--- Task directions ---
Copy out exactly the lines from the start of the data to the line containing "231 141 30281". Include both.

--- Given information ---
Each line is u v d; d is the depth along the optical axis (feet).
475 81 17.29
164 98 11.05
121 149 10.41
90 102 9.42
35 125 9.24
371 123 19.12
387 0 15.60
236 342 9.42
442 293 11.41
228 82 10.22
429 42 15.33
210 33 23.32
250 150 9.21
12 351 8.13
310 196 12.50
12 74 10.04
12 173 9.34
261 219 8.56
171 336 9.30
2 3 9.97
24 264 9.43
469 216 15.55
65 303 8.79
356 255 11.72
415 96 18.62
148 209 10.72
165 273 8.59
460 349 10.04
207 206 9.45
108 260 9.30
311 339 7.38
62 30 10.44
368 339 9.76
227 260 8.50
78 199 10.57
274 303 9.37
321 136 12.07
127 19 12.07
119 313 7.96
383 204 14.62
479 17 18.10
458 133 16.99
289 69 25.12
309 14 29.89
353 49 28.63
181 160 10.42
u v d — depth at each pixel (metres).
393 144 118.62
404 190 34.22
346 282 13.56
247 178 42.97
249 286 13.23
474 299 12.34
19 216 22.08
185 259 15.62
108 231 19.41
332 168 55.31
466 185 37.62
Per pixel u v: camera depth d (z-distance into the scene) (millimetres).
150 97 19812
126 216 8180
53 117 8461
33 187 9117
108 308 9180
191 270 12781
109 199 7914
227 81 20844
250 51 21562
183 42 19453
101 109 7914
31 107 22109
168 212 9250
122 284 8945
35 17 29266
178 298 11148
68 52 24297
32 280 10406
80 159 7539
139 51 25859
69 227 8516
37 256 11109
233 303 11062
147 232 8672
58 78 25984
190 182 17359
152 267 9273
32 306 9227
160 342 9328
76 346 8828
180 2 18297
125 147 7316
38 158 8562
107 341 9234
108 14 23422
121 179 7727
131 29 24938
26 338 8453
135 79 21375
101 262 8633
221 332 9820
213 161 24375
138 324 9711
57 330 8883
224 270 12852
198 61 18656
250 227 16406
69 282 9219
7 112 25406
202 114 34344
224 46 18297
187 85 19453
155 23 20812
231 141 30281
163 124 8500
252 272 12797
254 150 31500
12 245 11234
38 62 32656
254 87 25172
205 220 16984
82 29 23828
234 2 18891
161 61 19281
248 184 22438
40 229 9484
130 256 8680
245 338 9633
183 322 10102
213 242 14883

--- Exercise output ---
Each line is u v d; d is the depth along the optical axis (feet).
475 81 17.29
164 98 11.05
121 149 10.41
90 102 9.42
35 125 9.24
371 123 19.12
387 0 15.60
236 342 9.42
442 293 11.41
228 82 10.22
429 42 15.33
210 33 23.32
250 150 9.21
12 351 8.13
310 196 12.50
12 74 10.04
12 173 9.34
261 219 8.56
171 336 9.30
2 3 9.97
24 264 9.43
469 216 15.55
65 303 8.79
356 255 11.72
415 96 18.62
148 209 10.72
165 273 8.59
460 349 10.04
207 206 9.45
108 260 9.30
311 339 7.38
62 30 10.44
368 339 9.76
227 260 8.50
78 199 10.57
274 303 9.37
321 136 12.07
127 19 12.07
119 313 7.96
383 204 14.62
479 17 18.10
458 133 16.99
289 69 25.12
309 14 29.89
353 49 28.63
181 160 10.42
u v d — depth at each pixel (metres).
393 144 118.62
404 190 34.22
346 282 13.56
247 178 42.97
249 286 13.23
474 299 12.34
19 216 22.08
185 259 15.62
108 231 19.41
332 168 55.31
466 185 37.62
Per pixel u v: camera depth d (z-distance into the scene) (millimetres).
150 97 19812
126 216 8180
53 117 8461
33 187 9117
108 308 9180
191 270 12781
109 199 7914
227 81 20844
250 51 21562
183 42 19453
101 109 7914
31 107 22109
168 212 9250
122 284 8945
35 17 29266
178 298 11148
68 52 24297
32 280 10406
80 159 7539
139 51 25859
69 227 8516
37 256 11109
233 303 11062
147 232 8672
58 78 25984
190 182 17359
152 267 9273
32 306 9227
160 342 9328
76 346 8828
180 2 18297
125 147 7316
38 158 8562
107 341 9234
108 14 23422
121 179 7727
131 29 24938
26 338 8453
135 79 21375
101 262 8633
221 332 9820
213 161 24375
138 324 9711
57 330 8883
224 270 12852
198 61 18656
250 227 16406
69 282 9219
7 112 25406
202 114 34344
224 46 18297
187 85 19453
155 23 20812
231 141 30281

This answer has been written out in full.